- About this task -
Every entry below should be reproduced exactly, with all pictures left out.

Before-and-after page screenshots
-- Opening Marker --
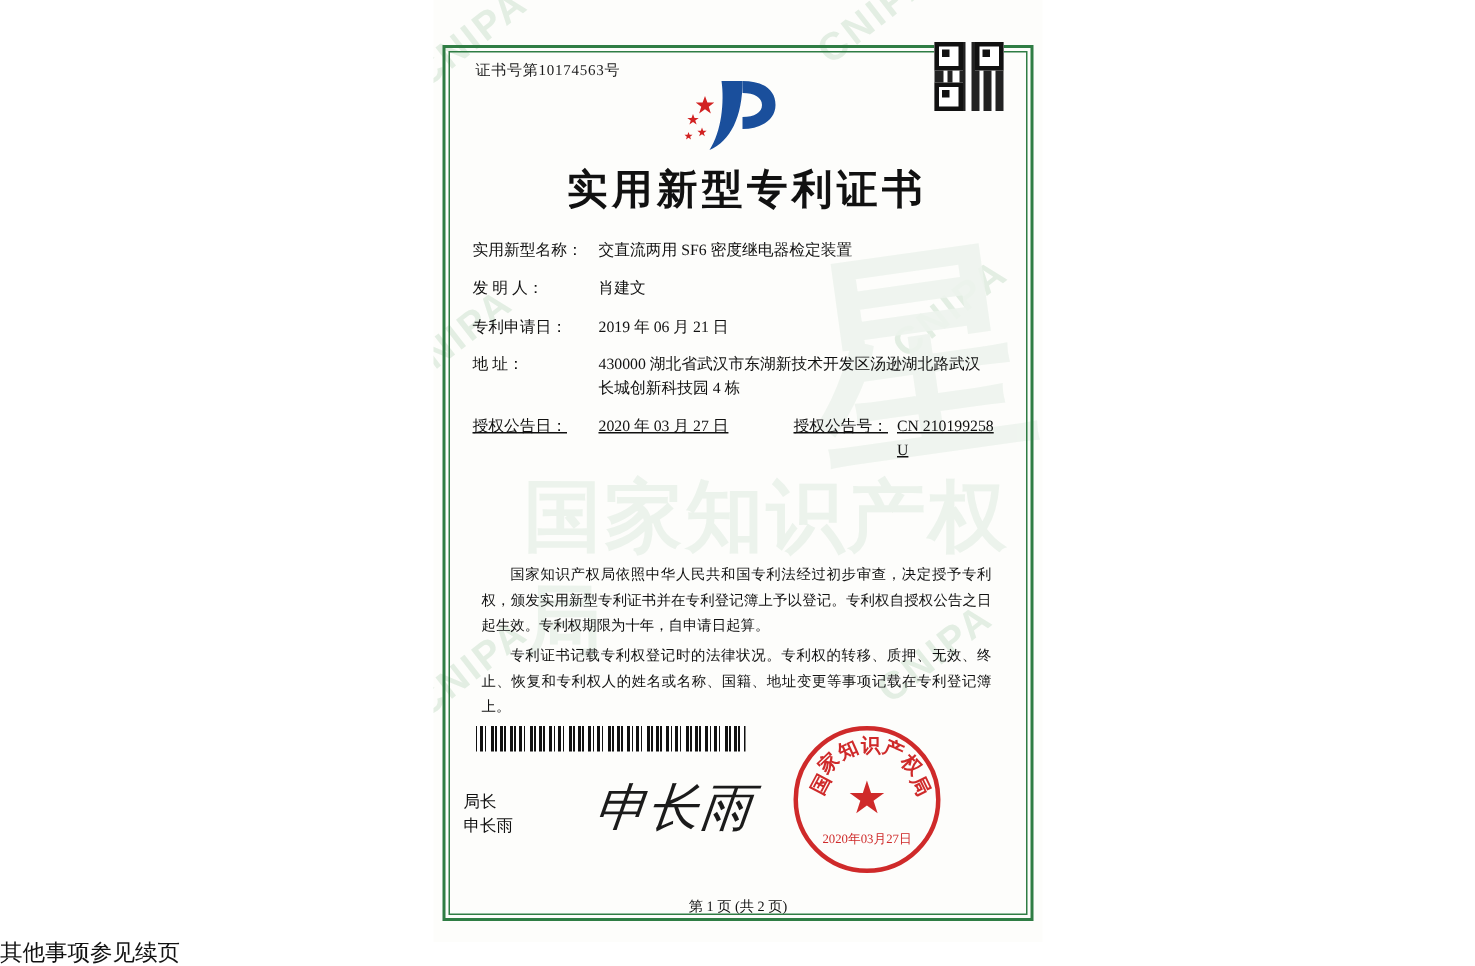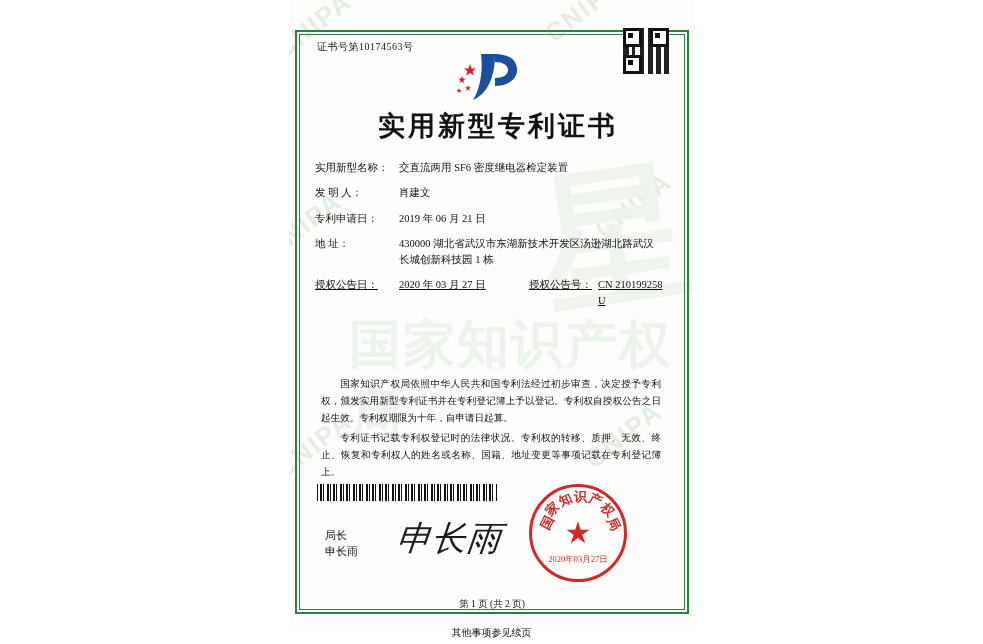"长城创新科技园 1 栋" span.sub { text: 1 -> 4 }
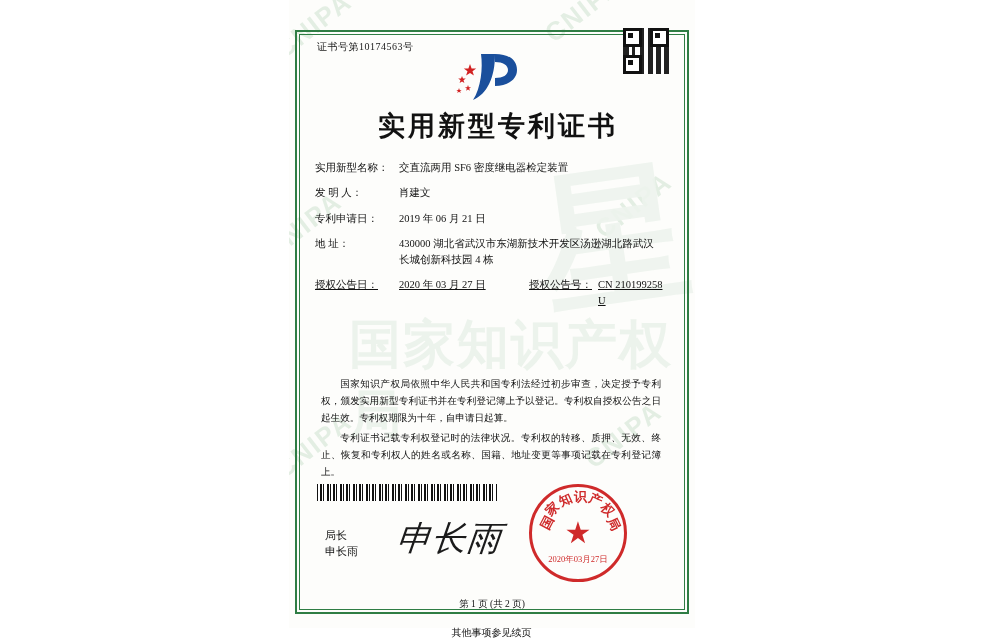"局长" .sig-label { left: 36px -> 20px }
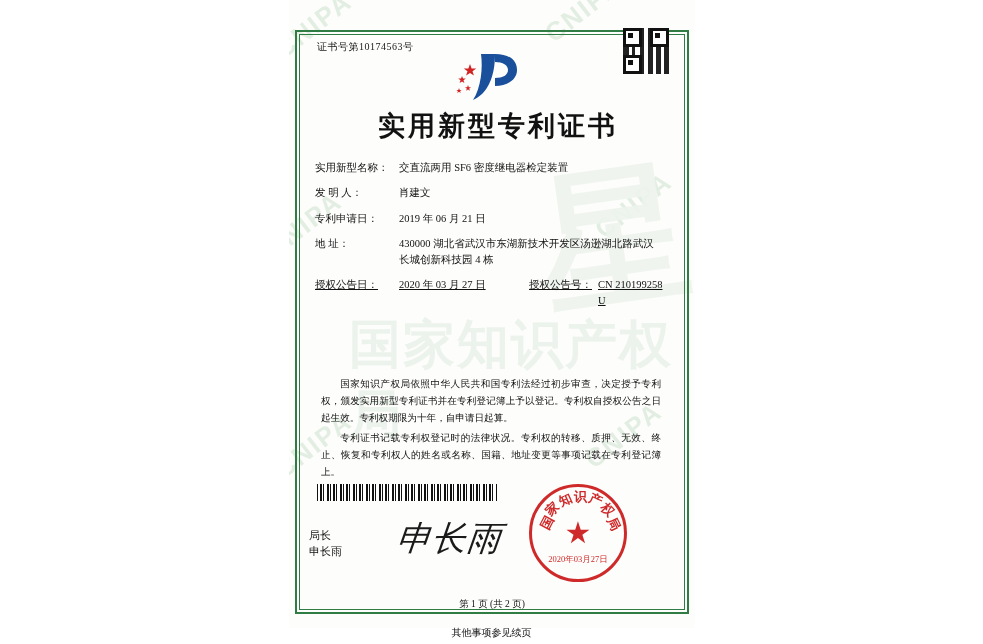"其他事项参见续页" .bottom-note { font-size: 10px -> 15px; text-align: center -> none }
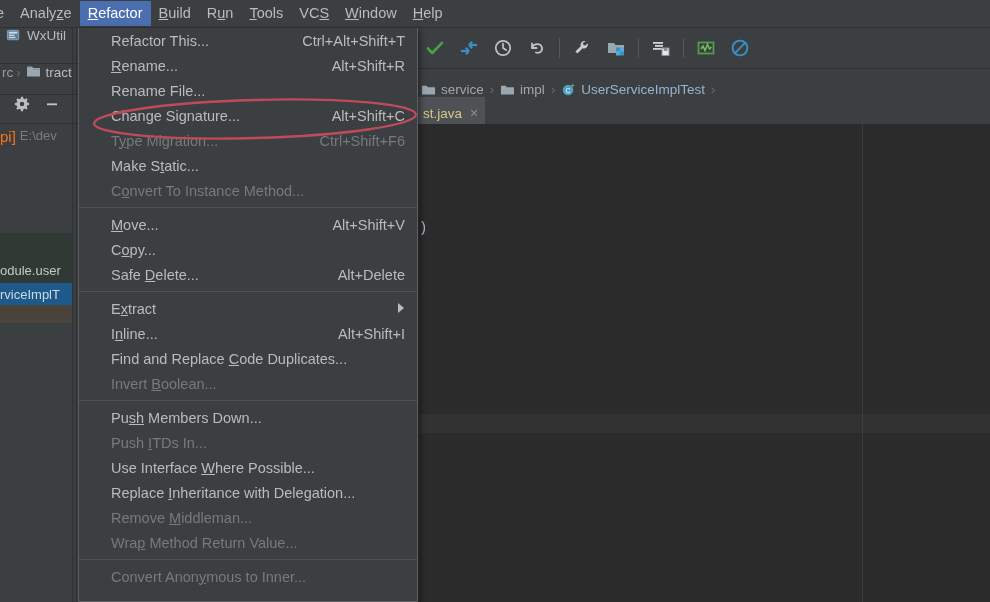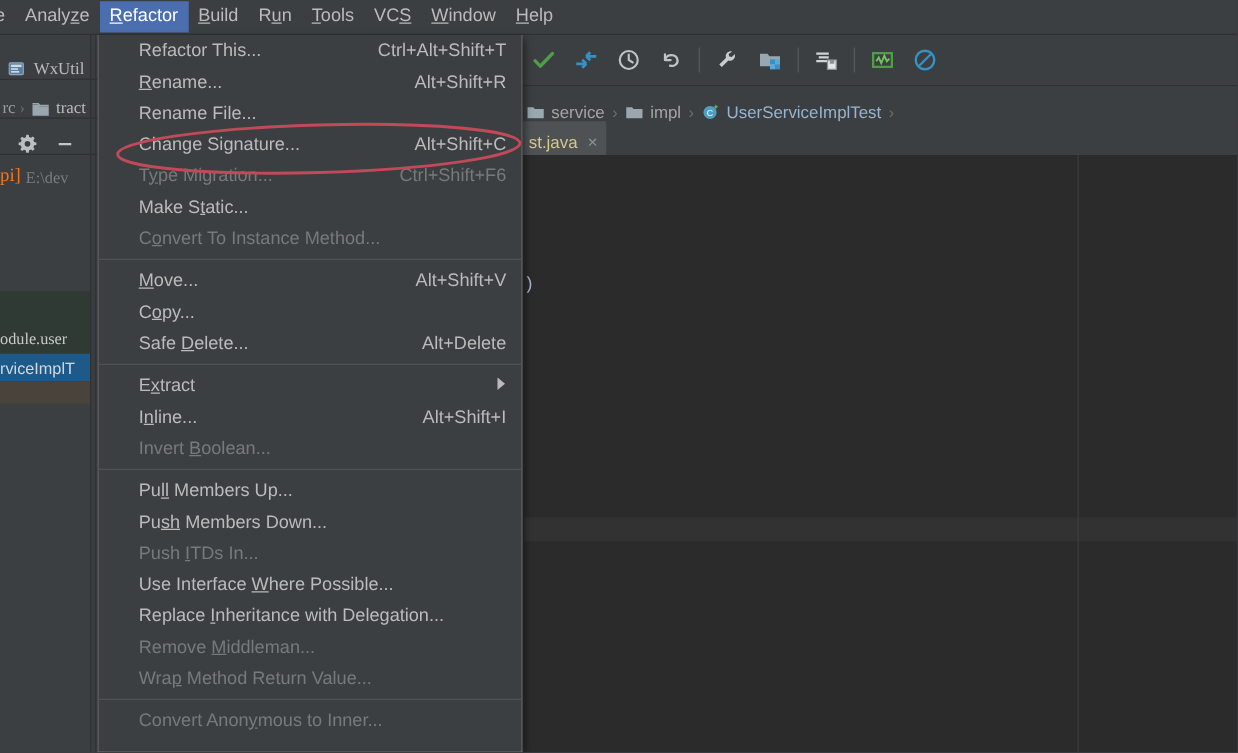"WxUtil" .lp-row { align-items: flex-end -> flex-start; font-family: Liberation Serif, serif -> none }
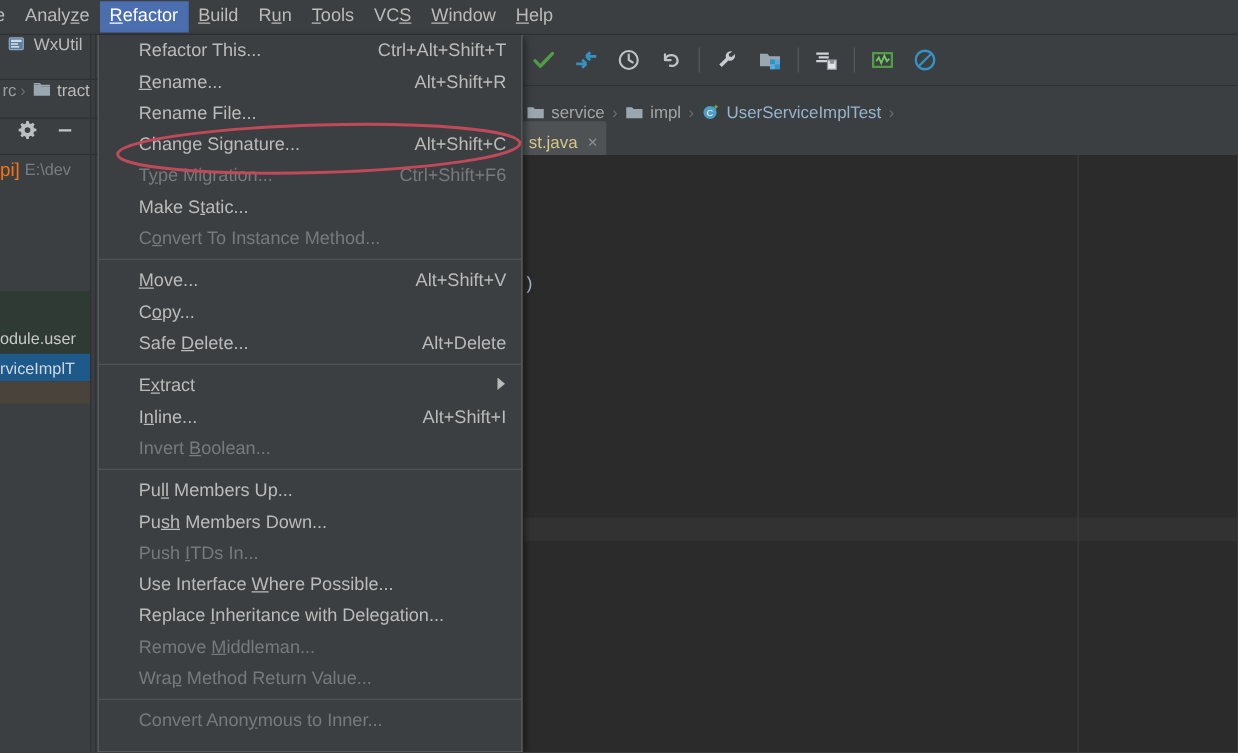"Find and Replace Code Duplicates..." div.mi { html: none -> <div> <span>Find and Replace <u>C</u>ode Duplicates...</span> <span></span> </div> }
-- Closing Marker --
- Solution to this task -
"长城创新科技园 1 栋" span.sub { text: 1 -> 4 }
"局长" .sig-label { left: 36px -> 20px }
"其他事项参见续页" .bottom-note { font-size: 10px -> 15px; text-align: center -> none }
"WxUtil" .lp-row { align-items: flex-end -> flex-start; font-family: Liberation Serif, serif -> none }
"Find and Replace Code Duplicates..." div.mi { html: none -> <div> <span>Find and Replace <u>C</u>ode Duplicates...</span> <span></span> </div> }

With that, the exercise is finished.